Still I wanted to make the best of it.


I made the Grand Bazaar my comfort zone.  At least it was warmer than the outside, central, and had lot of things to do and see that could keep me busy for hours.

Being winter, customers were pretty thin, and Asian faces even lesser.  I was an immediate target.  Eventually I made contact with a few shop keepers.  Some of them were young and it became easy to start chats with them.


They started out trying to scam me to buy their stuff at inflated prices.  I was a little too savvy to be tricked.  And eventually the barriers came down and we began to communicate well.

The more we talked the more we realized that we may have had pre-conceptions about each other that were not true.  Many of the shop keepers were not from Istanbul.  They came from neighboring cities and towns and were lured by the promise of a better life in the capital.  Most came to the consensus, for those that lived there, that Istanbul was not the gilded city.  It was a dangerous one where they would not even venture out at night if they could help it.

It was something I learned the hard way.  And I experienced something that I never thought I would. I faced a crisis.  And it forced me to be creative in how to get out of it. I did, but it rattled me.


I turned to the shop keepers as an outlet to vent and to get some kind of support. They gave that to me. I received kindness and sympathy.  I remember a blue eyed Turk saying he would leave the shop early to have dinner with me, because being alone in the dead of winter in Istanbul truly was not a good idea.

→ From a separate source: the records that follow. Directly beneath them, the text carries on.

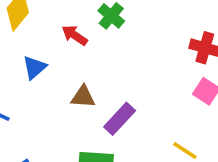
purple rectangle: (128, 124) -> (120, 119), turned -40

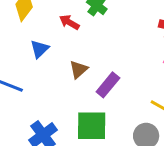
brown triangle: (83, 97) -> (79, 70), turned -42

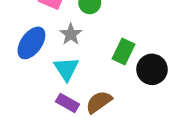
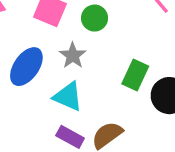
cyan triangle: (66, 69) -> (68, 96), turned -32

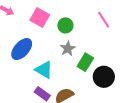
gray star: (73, 56) -> (68, 49), moved

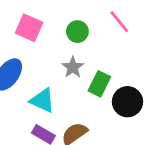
green circle: (65, 25) -> (77, 32), moved

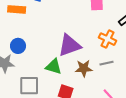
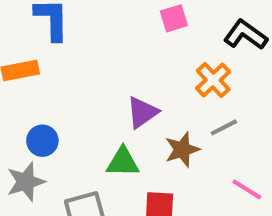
orange cross: (108, 39) -> (213, 80), turned 36
purple triangle: (69, 45) -> (142, 112), size x0.7

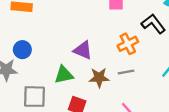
purple triangle: (142, 112) -> (83, 50), turned 42
green triangle: (123, 162) -> (64, 75), turned -30

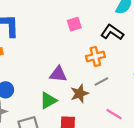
orange cross: (128, 44) -> (95, 56), turned 30

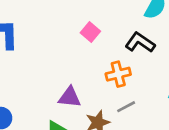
pink square: (74, 24) -> (90, 32), turned -32

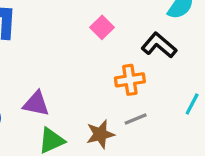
purple triangle: (70, 97) -> (36, 104), moved

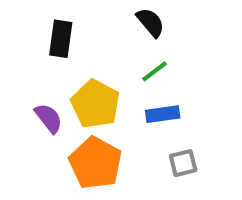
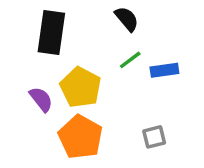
black rectangle: (61, 39) -> (51, 33), size x1.4
blue rectangle: (163, 114) -> (164, 70), moved

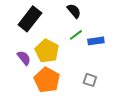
black rectangle: (51, 33) -> (30, 19), turned 30
gray square: (154, 137) -> (90, 80), turned 32

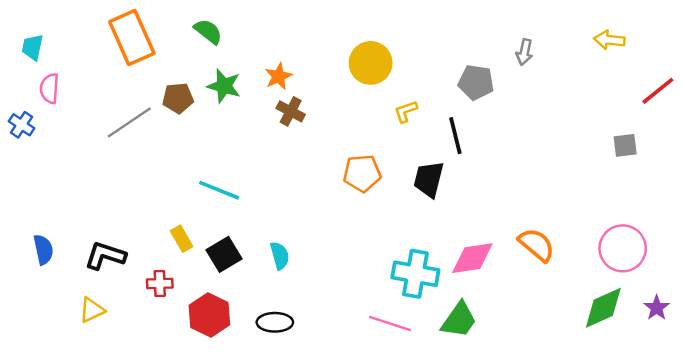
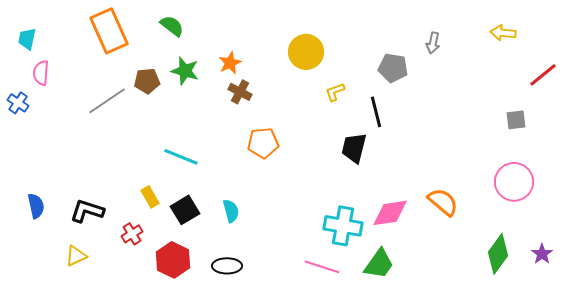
orange pentagon: (362, 173) -> (263, 143), moved
pink circle: (623, 248) -> (514, 182), moved
red cross: (160, 284) -> (132, 234), turned -30
green diamond: (603, 308) -> (498, 254), turned -30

I realized how important it is to render help when you can.  Even a kind word may be helpful.  The shop keepers gave a little bit of security back to me at a time when, as a lone traveler, I felt violated.  They did not have to, they just did.  Just as Jean Valjean in Les Miz paid it forward after he was saved, it is important to extend the blessings that has been given to you.

It is extraordinary that I have received remarkable kindness from others. When you travel without your name cards and histories, nobody knows who you are, and you have a clean slate. People relate to you as a human being.


Jean Valjean stole a load of bread and was jailed for 19 years.  Inspector Javert refused to see that a man could be more than just one act, that the breadth of life was not determined by something done in a few minutes, that every person was capable of more.  If everyone was like the priest who bought Valjean's soul for God with silver, and assumed that everyone was innately good, imagine the possibilities.

Everyone deserves a clean slate, a fresh start, to gain hope and to receive love.

When I travel, I am exactly how I want to be, and who I am when I look at my own spiritual mirror.  I don't have to play a role for the benefit of others.  I don't have to live it up or live it down.  I am happiest when I meet people from those living on the streets to those managing empires.  They only have to deal with the person I am now, not the complications of past lives.

Again, it is rather like Les Miz isn't it?  If Valjean had not broken parole to start a new life in the small town, he would not have been allowed to prove his worth and eventually to begin a new chapter as mayor.

So, I carry with me the importance of the lessons from Les Miz everywhere I go. Hope, redemption, love, forgiveness, starting fresh, paying it forward.  Travel isn't just about stepping on different soil or being in my comfort zone for me.  It really is microcosmic of Life itself, where you must connect on a human level and experience differences to grow and to renew.  Every place I go, every face I see, is a renewed opportunity to write a new positive chapter with someone else in some other place.

And that is truly why I travel.

I take pictures of my foot on the ground to remind me that I am but a guest of the land
and for that one moment I was there.